Apr 28 2015
Last week in Schenley Park I watched a house wren claiming a nest box at the golf course. While the wren sang near the box, a Carolina chickadee peered out of the hole. One of them was going to win the box. My bet is on the house wren.
Good nest locations are highly contested both within and between species. Chickadees, house wrens, bluebirds, tree swallows and house sparrows all compete for the same nest boxes. The winners are determined by timing, temperament, and weaponry.
Chickadees are brave but small.
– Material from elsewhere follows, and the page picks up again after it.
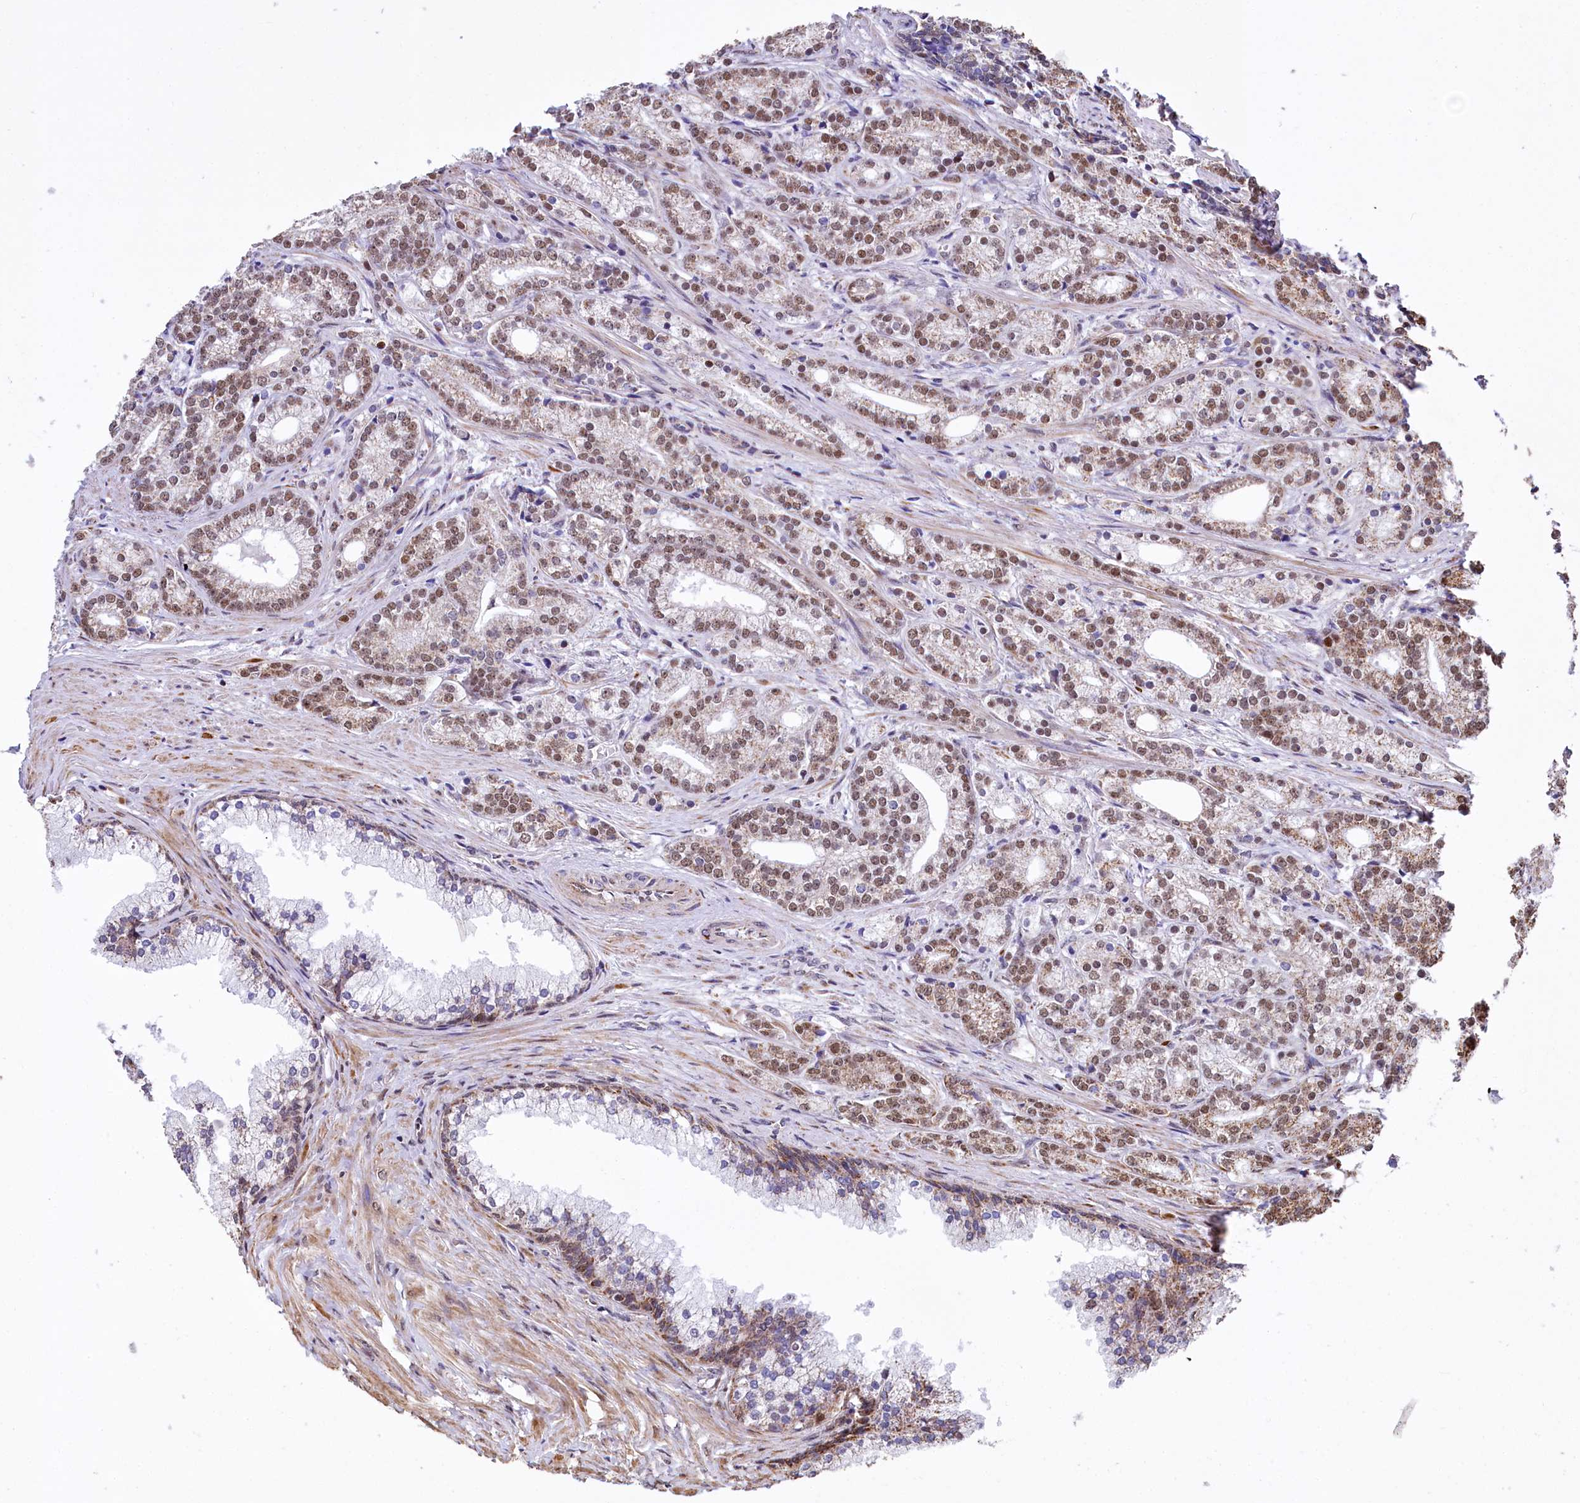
{"staining": {"intensity": "moderate", "quantity": ">75%", "location": "cytoplasmic/membranous,nuclear"}, "tissue": "prostate cancer", "cell_type": "Tumor cells", "image_type": "cancer", "snomed": [{"axis": "morphology", "description": "Adenocarcinoma, Low grade"}, {"axis": "topography", "description": "Prostate"}], "caption": "This photomicrograph demonstrates immunohistochemistry staining of prostate cancer, with medium moderate cytoplasmic/membranous and nuclear staining in about >75% of tumor cells.", "gene": "MORN3", "patient": {"sex": "male", "age": 71}}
They usually lose.
Eastern bluebirds and tree swallows are well matched and can share the same territory if two nest boxes are placed next to each other. The bluebirds begin nesting earlier and pick a box. The swallows arrive later and pick the other. But it can go either way.
House wrens don’t need to nest in boxes but when they’ve picked one they are persistent, quick builders and will remove the eggs and very young nestlings of other birds. They trump the other three.
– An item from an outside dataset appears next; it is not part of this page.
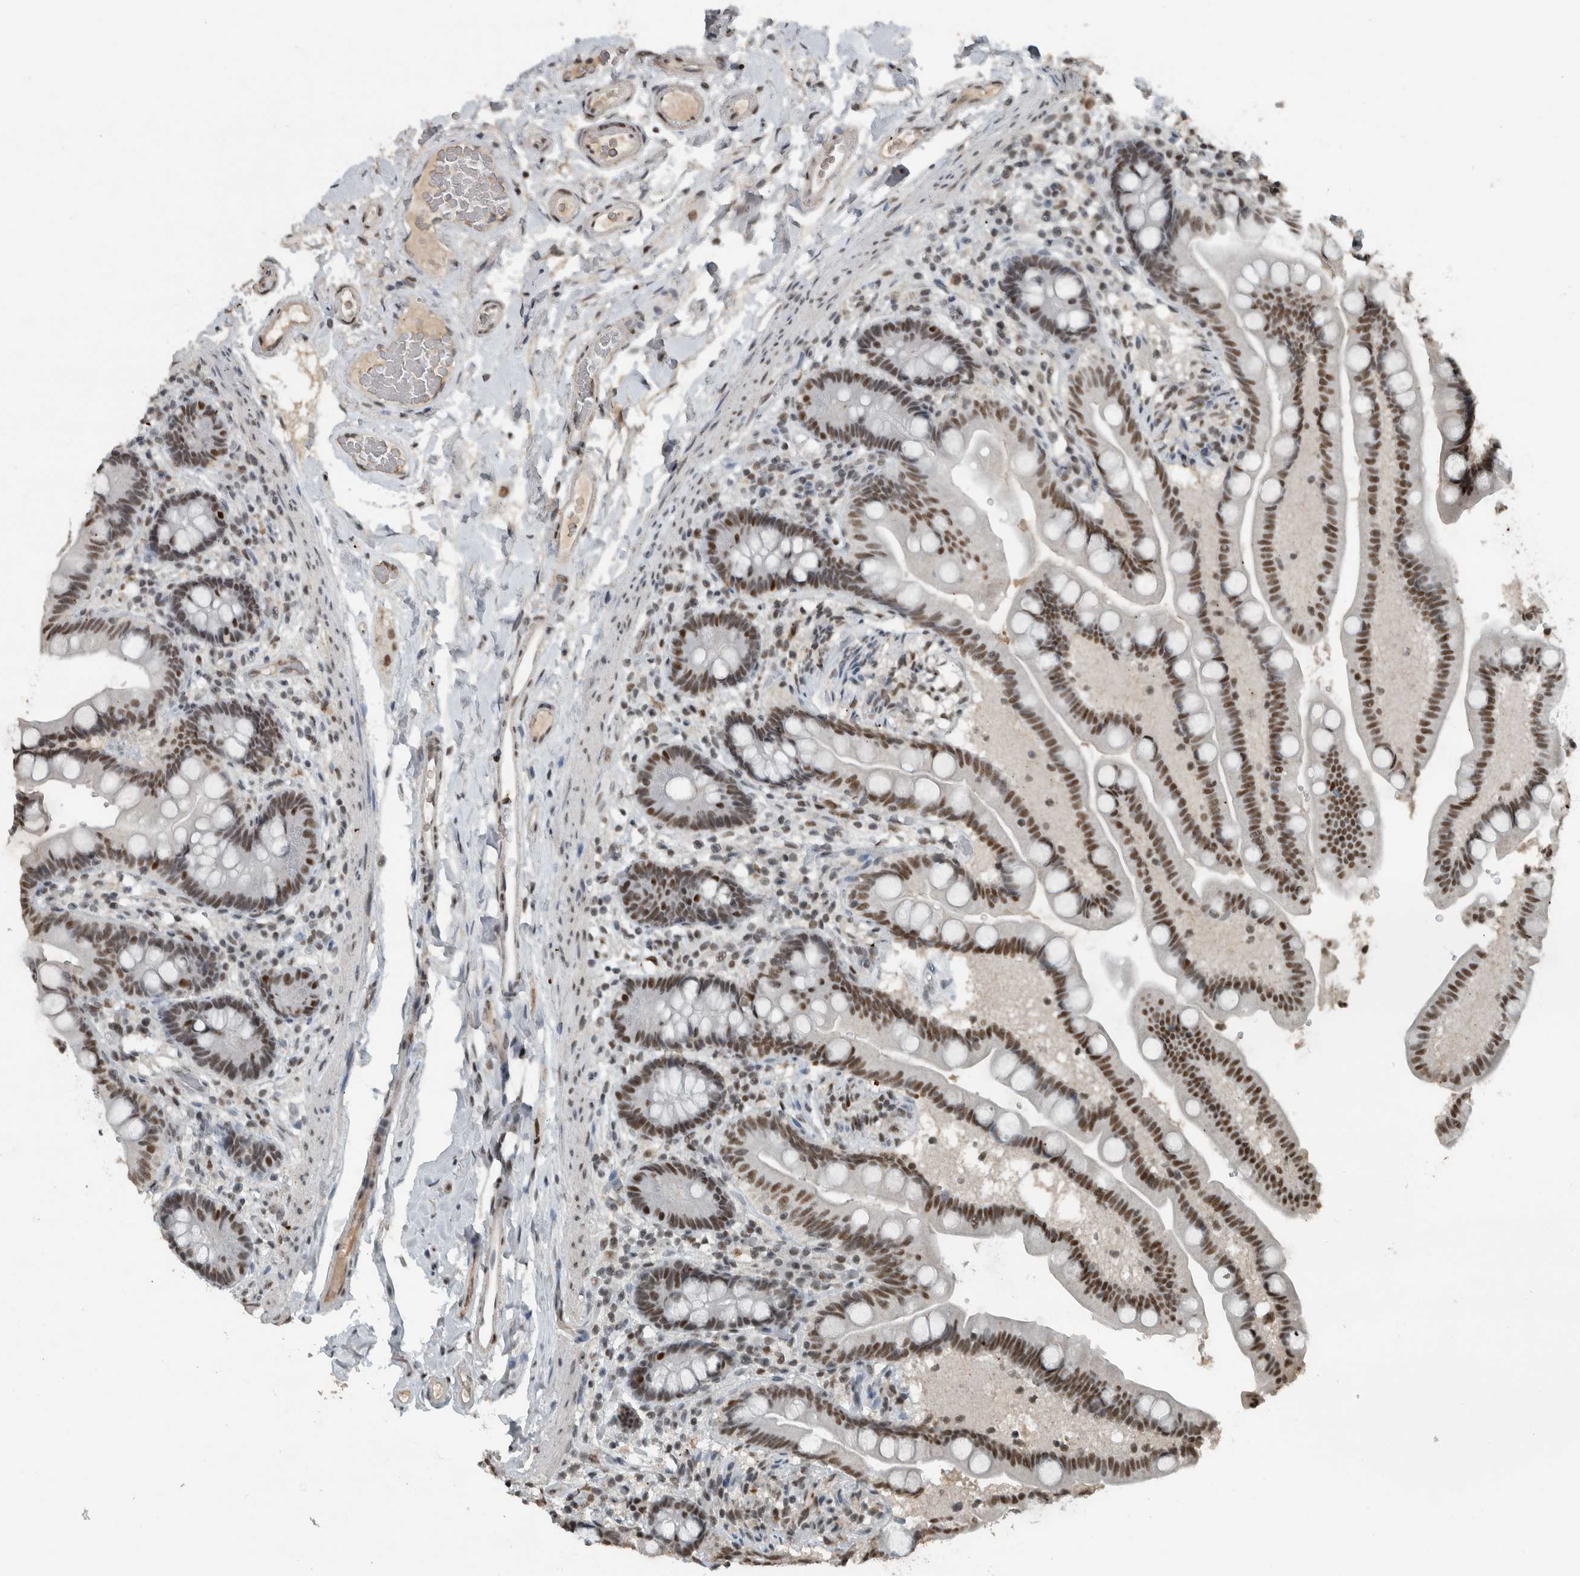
{"staining": {"intensity": "weak", "quantity": "25%-75%", "location": "nuclear"}, "tissue": "colon", "cell_type": "Endothelial cells", "image_type": "normal", "snomed": [{"axis": "morphology", "description": "Normal tissue, NOS"}, {"axis": "topography", "description": "Smooth muscle"}, {"axis": "topography", "description": "Colon"}], "caption": "Protein analysis of normal colon demonstrates weak nuclear positivity in about 25%-75% of endothelial cells. Immunohistochemistry (ihc) stains the protein in brown and the nuclei are stained blue.", "gene": "ZNF24", "patient": {"sex": "male", "age": 73}}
By law you can’t interfere with these native species but you can put up more boxes. The wider the selection, the less they’ll compete.
House sparrows are another story, though.
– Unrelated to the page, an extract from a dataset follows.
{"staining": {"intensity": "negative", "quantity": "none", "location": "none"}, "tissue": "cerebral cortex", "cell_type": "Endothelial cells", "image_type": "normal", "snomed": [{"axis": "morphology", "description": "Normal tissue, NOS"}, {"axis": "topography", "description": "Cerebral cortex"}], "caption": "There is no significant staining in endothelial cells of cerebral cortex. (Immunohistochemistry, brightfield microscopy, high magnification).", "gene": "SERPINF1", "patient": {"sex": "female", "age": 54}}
Aggressive and well armed, house sparrows always win. They claim several boxes even though they use just one. They kill the nestlings and even the adult bluebirds incubating eggs. The only way to protect bluebirds is to trap and kill the house sparrows. You can to do this because house sparrows aren’t protected by law. They’re “listed” as an invasive species. (Click here to read more at the bluebird website, sialis.org.)
In the city there’s cruel justice for house sparrows. When another invasive species wants their nest they’re out of luck. The starlings win.